そして2016年。今年になって、僕の大好きなスコットランドのバンドか次々にアルバムをリリースした。洋楽のロックやポップスを聴き始めて40年くらいになるけど、大好きな英国のギターバンドの中で最も好きなグループのいくつか、Trashcan Sinatras 、Travis、Teenage Fanclub の3つのバンド。どのアルバムも素晴らしくて、なんて今年は実りの多い年なんだと喜んでいました。

 そしてもうひとつ、ニューアルバムの発売を心待ちにしていたバンド、それがランドリーズ。そう、このバンドは単に「洋楽に憧れて洋楽と遜色ない音を鳴らすバンド」や「ネオアコ、ギタボのカテゴリーの枠内で、それ風の曲を作るバンド」ではない。彼らは自らを敢えて「ネオアコバンド」と称して来た(あまりかっこいいネーミングではないのを承知で、敢えて自らをそう呼んでいるのだと思う)。日本独自のその「ネオアコ」「ギターポップ」というカテゴリーは恐ろしく音楽的に狭いうえに閉鎖的で、小さな枠で囲まれ他の世界と隔てられている。その枠内にとどまり続ける(拡大再生産を繰り返し、その枠内でウケ続ける)のはミュージシャンにとってある意味楽だけれど、と同時に苦痛で退屈なことでもある。おそらくだけど、ランドリーズのメンバーのみなさんもそれをどこかでずっと感じていたんじゃないだろうか。だからその「枠」を越えてくるんじゃないか...。そんな予感がしていた。でも...僕の予想とは異なり、彼らは今回その枠は越えなかった。その代わり、なんとなんとその枠を自力で広げて見せた。この3rdアルバム『Synanthrope』にて、自らの強い意志で真正面から正攻法にてその枠を広げるという離れ業に挑戦し、見事なまでに成功したのだ。(これは本当に凄いことなんだけど、僕の言ってるこの意味、伝わってるだろうか。)もう彼らは、従来の狭いネオアコ枠に収まるバンドでもないし、もちろんイギリスのギターバンドフォロワーなんかではない。前述の Trashcan Sinatras 、Travis、Teenage Fanclub等と同等の「ギターバンドの柱」として今、堂々と大地に立っている。さらに言うと、彼らは「越える」ことなく、「超えて」きた。彼らは、Trashcan Sinatras 、Travis、Teenage Fanclubの2016年の作品を上回る作品を今回作り上げたのだ。

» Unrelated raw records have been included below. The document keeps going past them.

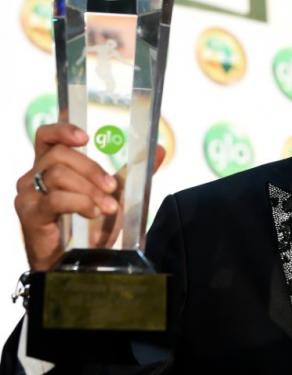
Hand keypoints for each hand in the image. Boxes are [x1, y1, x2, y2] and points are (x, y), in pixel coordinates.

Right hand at [14, 123, 165, 271]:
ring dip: (90, 189)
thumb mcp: (114, 192)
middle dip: (92, 169)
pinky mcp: (30, 214)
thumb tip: (161, 149)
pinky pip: (55, 199)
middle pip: (59, 155)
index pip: (46, 136)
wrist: (80, 262)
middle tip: (112, 187)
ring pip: (58, 175)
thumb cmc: (90, 225)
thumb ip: (134, 170)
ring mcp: (28, 195)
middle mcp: (34, 177)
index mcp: (50, 166)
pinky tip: (93, 213)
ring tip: (107, 207)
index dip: (62, 130)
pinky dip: (80, 203)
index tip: (86, 138)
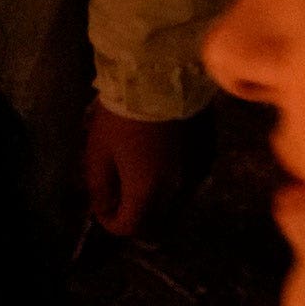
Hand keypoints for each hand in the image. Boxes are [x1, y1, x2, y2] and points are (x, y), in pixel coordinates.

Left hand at [83, 102, 207, 238]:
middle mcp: (174, 189)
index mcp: (146, 191)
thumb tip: (102, 208)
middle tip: (115, 193)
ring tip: (134, 174)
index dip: (110, 222)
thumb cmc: (121, 116)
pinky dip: (169, 179)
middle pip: (152, 218)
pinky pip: (186, 179)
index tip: (100, 207)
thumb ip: (99, 187)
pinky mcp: (206, 154)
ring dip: (152, 198)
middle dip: (132, 213)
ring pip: (171, 200)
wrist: (160, 78)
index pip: (129, 226)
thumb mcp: (98, 151)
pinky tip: (157, 160)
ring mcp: (194, 172)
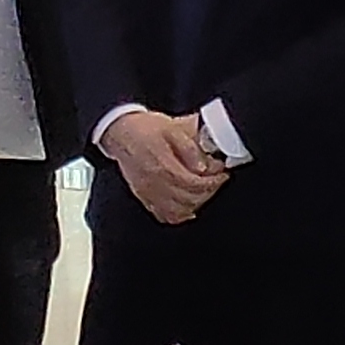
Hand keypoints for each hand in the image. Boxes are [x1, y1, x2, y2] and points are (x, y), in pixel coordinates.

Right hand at [103, 110, 227, 224]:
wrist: (121, 132)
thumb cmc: (145, 129)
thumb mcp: (172, 128)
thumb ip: (190, 148)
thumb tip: (204, 166)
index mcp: (163, 165)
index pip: (194, 183)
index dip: (213, 182)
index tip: (222, 175)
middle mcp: (155, 183)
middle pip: (189, 199)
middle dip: (209, 191)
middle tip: (218, 181)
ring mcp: (148, 193)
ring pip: (179, 211)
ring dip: (197, 203)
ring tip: (205, 190)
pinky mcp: (144, 198)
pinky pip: (165, 216)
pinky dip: (180, 214)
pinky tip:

 嘘だと思ったら1曲目のイントロから歌いだしの一声まで、ほんの30秒ほど聴いてみればいい。よほどの不感症じゃない限り、誰にだってわかる。

 

b-flowerプロフィール
先日10月26日に『the very best of b-flower』初ベスト盤をリリースした日本最古の、そして日本最高のネオアコバンドです。ポップスファンもロックファンも全ての音楽好きの方々に聴いていただきたい素敵なバンドです。